S’y ajoutent 3 milliards d’euros de soutien aux fonds propres des entreprises en difficulté, par exemple via l’évolution du prêt garanti par l’État (PGE) en prêt participatif, et un milliard consacré au financement d’appels à projets pour les industriels qui souhaiteraient relocaliser certaines productions. Mais encore une partie des 30 milliards consacrés à la transition écologique avec trois secteurs jugés « prioritaires » : la rénovation énergétique avec 4 à 5 milliards affectés au bâtiment et à la rénovation thermique, en particulier des écoles et des Ehpad, le rail et l’énergie, avec notamment 400 millions pour la filière nucléaire ! Enfin, pour « soutenir les compétences », outre les 2 milliards annoncés en faveur du secteur culturel (voir encadré), le plan prévoit 6,5 milliards d’euros de mesures de soutien à l’emploi des jeunes.

Même le pilier « solidarité » du plan, qui comprend 6 milliards d’euros « de soutien supplémentaire en investissement » dans le système de santé et quelques mesures de soutien aux plus défavorisés et au pouvoir d’achat comme les futures aides à la dépendance, aux territoires, intègre des mesures de stimulation de l’intéressement dans les entreprises.

« C’est un plan de continuité des aides aux entreprises, des exonérations de cotisation, des suppressions d’impôts pour les entreprises », souligne le secrétaire général de la CGT, Philippe Martinez.
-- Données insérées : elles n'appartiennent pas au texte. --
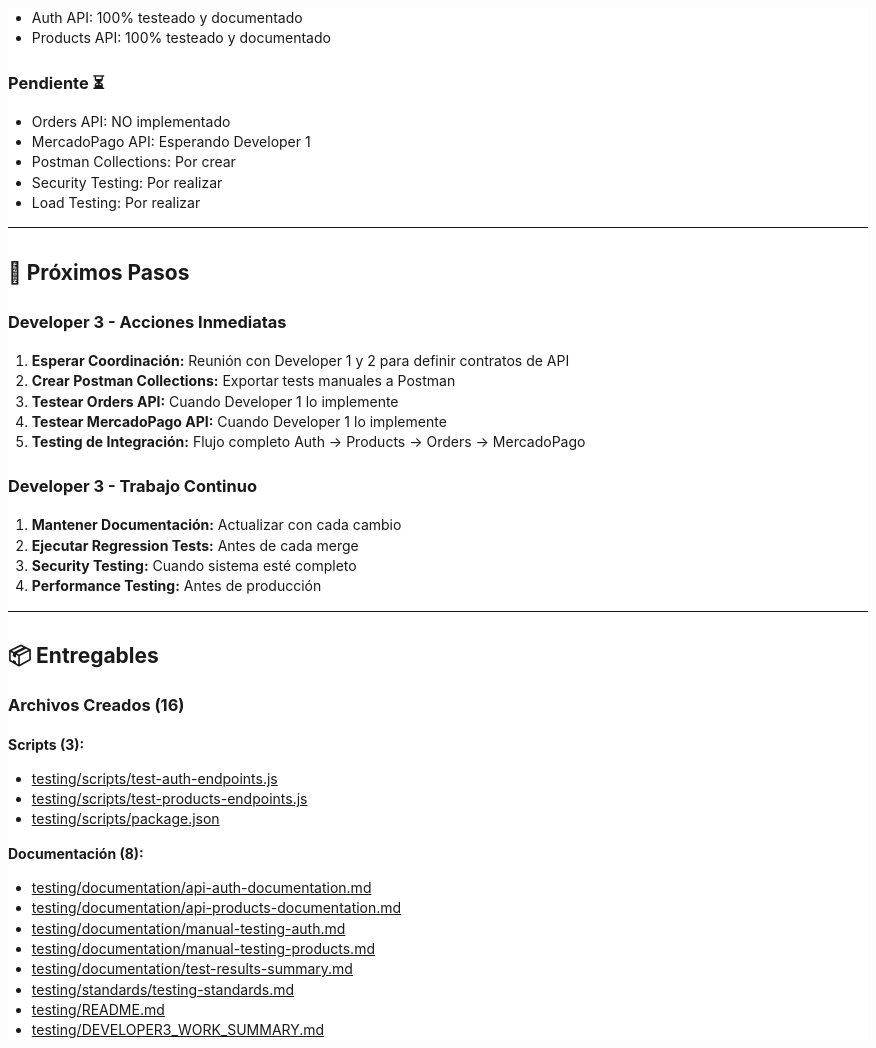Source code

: - Auth API: 100% testeado y documentado
- Products API: 100% testeado y documentado

### Pendiente ⏳

- Orders API: NO implementado
- MercadoPago API: Esperando Developer 1
- Postman Collections: Por crear
- Security Testing: Por realizar
- Load Testing: Por realizar

---

## 🚀 Próximos Pasos

### Developer 3 - Acciones Inmediatas

1. **Esperar Coordinación:** Reunión con Developer 1 y 2 para definir contratos de API
2. **Crear Postman Collections:** Exportar tests manuales a Postman
3. **Testear Orders API:** Cuando Developer 1 lo implemente
4. **Testear MercadoPago API:** Cuando Developer 1 lo implemente
5. **Testing de Integración:** Flujo completo Auth → Products → Orders → MercadoPago

### Developer 3 - Trabajo Continuo

1. **Mantener Documentación:** Actualizar con cada cambio
2. **Ejecutar Regression Tests:** Antes de cada merge
3. **Security Testing:** Cuando sistema esté completo
4. **Performance Testing:** Antes de producción

---

## 📦 Entregables

### Archivos Creados (16)

**Scripts (3):**

- [testing/scripts/test-auth-endpoints.js](testing/scripts/test-auth-endpoints.js)
- [testing/scripts/test-products-endpoints.js](testing/scripts/test-products-endpoints.js)
- [testing/scripts/package.json](testing/scripts/package.json)

**Documentación (8):**

- [testing/documentation/api-auth-documentation.md](testing/documentation/api-auth-documentation.md)
- [testing/documentation/api-products-documentation.md](testing/documentation/api-products-documentation.md)
- [testing/documentation/manual-testing-auth.md](testing/documentation/manual-testing-auth.md)
- [testing/documentation/manual-testing-products.md](testing/documentation/manual-testing-products.md)
- [testing/documentation/test-results-summary.md](testing/documentation/test-results-summary.md)
- [testing/standards/testing-standards.md](testing/standards/testing-standards.md)
- [testing/README.md](testing/README.md)
- [testing/DEVELOPER3_WORK_SUMMARY.md](testing/DEVELOPER3_WORK_SUMMARY.md)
Cette absence de conditionnalité et de contrôle dans l’usage des fonds publics attribués aux entreprises est aussi critiquée par Laurent Berger, son homologue de la CFDT. Elle fait également tousser les ex-marcheurs du groupe Écologie, Démocratie, Solidarité. Dans une tribune publiée dans Le JDD et signé notamment par Matthieu Orphelin, Émilie Cariou, Aurélien Taché, ou encore Cédric Villani, ils déplorent que ce plan reste « trop imprégné d’un libéralisme conservateur satisfait de trouver l’argent public qui surgit opportunément pour sauver l’économie, mais sans souffrir aucune conditionnalité sociale, fiscale ou écologique ». Le jour d’après ressemble décidément furieusement au jour d’avant.